The abrupt overnight switch from LEV to BRV (dosing ratio 15:1 and 10:1) is a safe and well tolerated therapeutic option, in our small sample. BRV treatment can improve LEV-related neuropsychiatric AEs, which could also increase retention rates. This retrospective Spanish study is representative of current clinical practice, and due to the limited evidence in real world-setting, it provides valuable information for physicians changing from LEV to BRV.

Funding source

This research did not receive any specific grant from funding agencies in the public, commercial or non-profit sectors.

Ethical statement

The study was approved by the Vall d’Hebron University Hospital local ethics committee (PR(AG)163/2017). Patients were informed and agreed to switch immediately to BRV to avoid taking both drugs simultaneously.

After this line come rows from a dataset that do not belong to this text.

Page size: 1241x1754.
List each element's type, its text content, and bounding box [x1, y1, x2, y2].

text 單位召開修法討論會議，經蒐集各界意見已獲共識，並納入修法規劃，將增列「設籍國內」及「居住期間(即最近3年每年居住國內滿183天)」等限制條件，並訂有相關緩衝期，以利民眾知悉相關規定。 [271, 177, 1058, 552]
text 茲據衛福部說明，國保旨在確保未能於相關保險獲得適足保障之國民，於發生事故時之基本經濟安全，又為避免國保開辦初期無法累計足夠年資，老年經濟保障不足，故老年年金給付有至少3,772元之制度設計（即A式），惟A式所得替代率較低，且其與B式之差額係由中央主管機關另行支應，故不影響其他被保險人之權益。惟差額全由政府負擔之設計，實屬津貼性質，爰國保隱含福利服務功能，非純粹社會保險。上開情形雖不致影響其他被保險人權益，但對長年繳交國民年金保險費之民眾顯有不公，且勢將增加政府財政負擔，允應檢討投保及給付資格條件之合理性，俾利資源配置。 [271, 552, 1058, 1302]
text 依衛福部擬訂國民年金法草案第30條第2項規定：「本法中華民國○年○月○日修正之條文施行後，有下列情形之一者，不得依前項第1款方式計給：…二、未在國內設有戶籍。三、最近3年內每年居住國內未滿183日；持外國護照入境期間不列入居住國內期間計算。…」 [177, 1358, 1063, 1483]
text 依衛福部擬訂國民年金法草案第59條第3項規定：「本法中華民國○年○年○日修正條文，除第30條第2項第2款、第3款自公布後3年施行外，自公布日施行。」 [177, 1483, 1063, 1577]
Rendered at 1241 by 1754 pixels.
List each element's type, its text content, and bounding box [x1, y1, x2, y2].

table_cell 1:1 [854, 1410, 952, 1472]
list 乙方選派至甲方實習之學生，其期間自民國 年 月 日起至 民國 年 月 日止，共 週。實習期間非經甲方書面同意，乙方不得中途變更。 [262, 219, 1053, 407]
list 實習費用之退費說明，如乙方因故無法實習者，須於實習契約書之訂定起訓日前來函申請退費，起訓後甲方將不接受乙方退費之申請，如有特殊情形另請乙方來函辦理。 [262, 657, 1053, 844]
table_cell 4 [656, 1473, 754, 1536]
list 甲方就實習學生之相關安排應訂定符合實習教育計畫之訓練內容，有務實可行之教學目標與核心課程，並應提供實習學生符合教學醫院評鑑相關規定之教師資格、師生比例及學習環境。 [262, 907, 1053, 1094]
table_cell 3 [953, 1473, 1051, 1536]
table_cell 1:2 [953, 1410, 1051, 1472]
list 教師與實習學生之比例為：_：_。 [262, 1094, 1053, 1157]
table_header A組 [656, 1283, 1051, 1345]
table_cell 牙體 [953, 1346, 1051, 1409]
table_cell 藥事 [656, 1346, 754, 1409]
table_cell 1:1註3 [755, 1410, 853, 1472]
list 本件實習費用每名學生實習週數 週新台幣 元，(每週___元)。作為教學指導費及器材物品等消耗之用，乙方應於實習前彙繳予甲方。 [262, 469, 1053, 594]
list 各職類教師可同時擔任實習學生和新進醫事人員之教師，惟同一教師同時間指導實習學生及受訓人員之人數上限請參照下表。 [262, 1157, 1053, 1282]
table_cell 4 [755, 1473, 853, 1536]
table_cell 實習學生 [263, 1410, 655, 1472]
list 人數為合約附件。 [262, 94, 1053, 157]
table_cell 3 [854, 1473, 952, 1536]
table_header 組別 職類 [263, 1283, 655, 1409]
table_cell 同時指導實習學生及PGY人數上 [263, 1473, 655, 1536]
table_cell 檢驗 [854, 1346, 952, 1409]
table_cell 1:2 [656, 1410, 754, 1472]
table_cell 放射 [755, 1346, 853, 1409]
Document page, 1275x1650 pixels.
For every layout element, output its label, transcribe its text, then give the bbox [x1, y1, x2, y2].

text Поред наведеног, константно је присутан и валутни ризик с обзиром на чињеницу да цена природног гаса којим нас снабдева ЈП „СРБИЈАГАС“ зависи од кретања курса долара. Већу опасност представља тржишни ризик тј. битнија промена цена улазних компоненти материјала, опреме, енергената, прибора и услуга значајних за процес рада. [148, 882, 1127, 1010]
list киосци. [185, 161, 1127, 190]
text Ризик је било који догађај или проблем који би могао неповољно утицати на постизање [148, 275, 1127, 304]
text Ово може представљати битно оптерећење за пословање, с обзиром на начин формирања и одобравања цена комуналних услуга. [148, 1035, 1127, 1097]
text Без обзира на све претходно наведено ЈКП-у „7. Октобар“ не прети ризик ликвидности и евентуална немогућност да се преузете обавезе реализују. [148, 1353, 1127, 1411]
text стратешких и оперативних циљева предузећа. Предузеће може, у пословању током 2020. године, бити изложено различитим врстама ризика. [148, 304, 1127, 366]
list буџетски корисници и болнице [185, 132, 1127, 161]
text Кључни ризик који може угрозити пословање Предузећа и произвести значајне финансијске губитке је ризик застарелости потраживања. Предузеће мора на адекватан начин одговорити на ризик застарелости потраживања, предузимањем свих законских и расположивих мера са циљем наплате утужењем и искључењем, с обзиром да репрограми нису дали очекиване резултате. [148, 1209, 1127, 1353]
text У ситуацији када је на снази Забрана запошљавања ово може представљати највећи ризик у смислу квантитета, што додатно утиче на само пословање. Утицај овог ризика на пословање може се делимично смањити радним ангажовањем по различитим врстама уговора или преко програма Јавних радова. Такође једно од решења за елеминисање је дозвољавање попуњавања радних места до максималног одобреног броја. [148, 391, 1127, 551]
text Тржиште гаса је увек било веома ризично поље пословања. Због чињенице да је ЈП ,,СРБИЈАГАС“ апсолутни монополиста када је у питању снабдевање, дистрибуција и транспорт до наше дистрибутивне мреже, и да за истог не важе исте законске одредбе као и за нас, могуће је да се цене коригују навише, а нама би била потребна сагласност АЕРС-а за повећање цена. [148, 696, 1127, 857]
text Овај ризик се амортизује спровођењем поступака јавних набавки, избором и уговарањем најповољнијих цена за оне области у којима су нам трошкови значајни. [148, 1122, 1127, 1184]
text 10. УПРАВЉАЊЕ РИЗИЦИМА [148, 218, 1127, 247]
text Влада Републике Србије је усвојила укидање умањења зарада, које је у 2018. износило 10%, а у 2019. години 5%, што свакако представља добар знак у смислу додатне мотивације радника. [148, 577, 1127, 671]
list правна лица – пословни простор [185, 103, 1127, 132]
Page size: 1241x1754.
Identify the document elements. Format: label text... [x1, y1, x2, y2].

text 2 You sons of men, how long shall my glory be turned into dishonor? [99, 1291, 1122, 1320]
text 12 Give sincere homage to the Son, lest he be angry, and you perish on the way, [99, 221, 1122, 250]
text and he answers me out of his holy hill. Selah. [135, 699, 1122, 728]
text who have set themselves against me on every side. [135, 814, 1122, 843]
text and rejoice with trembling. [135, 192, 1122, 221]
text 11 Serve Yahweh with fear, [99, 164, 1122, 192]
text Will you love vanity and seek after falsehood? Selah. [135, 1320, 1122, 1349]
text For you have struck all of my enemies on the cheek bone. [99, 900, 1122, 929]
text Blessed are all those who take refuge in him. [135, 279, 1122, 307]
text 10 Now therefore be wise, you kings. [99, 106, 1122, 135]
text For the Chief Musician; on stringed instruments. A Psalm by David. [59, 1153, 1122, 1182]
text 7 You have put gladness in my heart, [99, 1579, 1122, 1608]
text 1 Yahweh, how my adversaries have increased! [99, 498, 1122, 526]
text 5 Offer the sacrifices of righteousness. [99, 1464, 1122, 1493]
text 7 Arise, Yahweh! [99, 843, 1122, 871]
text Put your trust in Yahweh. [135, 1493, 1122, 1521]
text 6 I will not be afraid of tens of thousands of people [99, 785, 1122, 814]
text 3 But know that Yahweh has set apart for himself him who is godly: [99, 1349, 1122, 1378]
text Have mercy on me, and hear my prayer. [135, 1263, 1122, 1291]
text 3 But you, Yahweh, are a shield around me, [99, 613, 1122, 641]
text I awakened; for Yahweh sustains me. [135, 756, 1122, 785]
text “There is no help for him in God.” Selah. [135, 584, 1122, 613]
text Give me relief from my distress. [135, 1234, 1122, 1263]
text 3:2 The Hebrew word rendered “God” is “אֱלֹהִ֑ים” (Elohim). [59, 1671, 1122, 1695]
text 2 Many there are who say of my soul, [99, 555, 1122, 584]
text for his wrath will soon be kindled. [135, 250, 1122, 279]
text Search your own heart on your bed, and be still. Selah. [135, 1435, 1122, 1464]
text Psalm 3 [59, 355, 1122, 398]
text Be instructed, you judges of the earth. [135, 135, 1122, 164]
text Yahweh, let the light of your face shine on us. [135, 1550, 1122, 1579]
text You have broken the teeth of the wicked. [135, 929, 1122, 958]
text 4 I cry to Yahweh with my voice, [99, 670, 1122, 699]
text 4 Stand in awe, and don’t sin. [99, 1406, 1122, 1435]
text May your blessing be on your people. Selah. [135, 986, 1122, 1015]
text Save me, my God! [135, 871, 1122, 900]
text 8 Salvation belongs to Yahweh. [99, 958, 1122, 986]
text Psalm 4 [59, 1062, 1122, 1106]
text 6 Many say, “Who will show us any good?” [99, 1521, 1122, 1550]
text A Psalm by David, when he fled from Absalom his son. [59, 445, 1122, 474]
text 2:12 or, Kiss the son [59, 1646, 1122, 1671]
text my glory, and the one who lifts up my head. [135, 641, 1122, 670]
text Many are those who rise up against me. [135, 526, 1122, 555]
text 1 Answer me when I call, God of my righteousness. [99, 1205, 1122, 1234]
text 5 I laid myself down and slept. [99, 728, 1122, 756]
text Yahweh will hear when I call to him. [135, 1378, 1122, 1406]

Declaration of Competing Interest

The authors declare the following financial interests/personal relationships which may be considered as potential competing interests: L. Abraira declares research funding and speaker fees from UCB Pharma, BIAL Pharmaceutical, EISAI Inc, Sanofi Genzyme, GW Pharmaceuticals and Esteve laboratorios. J. Salas-Puig declares funding and honoraria from UCB Pharma, BIAL Pharmaceutical, EISAI Inc. and Esteve laboratorios. M. Quintana has no conflicts of interest to declare. I. M. Seijo-Raposo declares research funding from UCB Pharma, Neuraxpharm, and GW pharmaceuticals. E. Santamarina declares research funding and speaker fees from UCB Pharma, BIAL Pharmaceutical, EISAI Inc, Arvelle, and Esteve laboratorios. E. Fonseca declares research funding and speaker fees from UCB Pharma, Esteve laboratorios, Eisai Inc, GW Pharmaceuticals, BIAL Pharmaceutical and Sanofi Genzyme. M. Toledo declares research funding and speaker fees from UCB Pharma, BIAL Pharmaceutical, EISAI Inc, Sanofi, Arvelle, and Esteve laboratorios.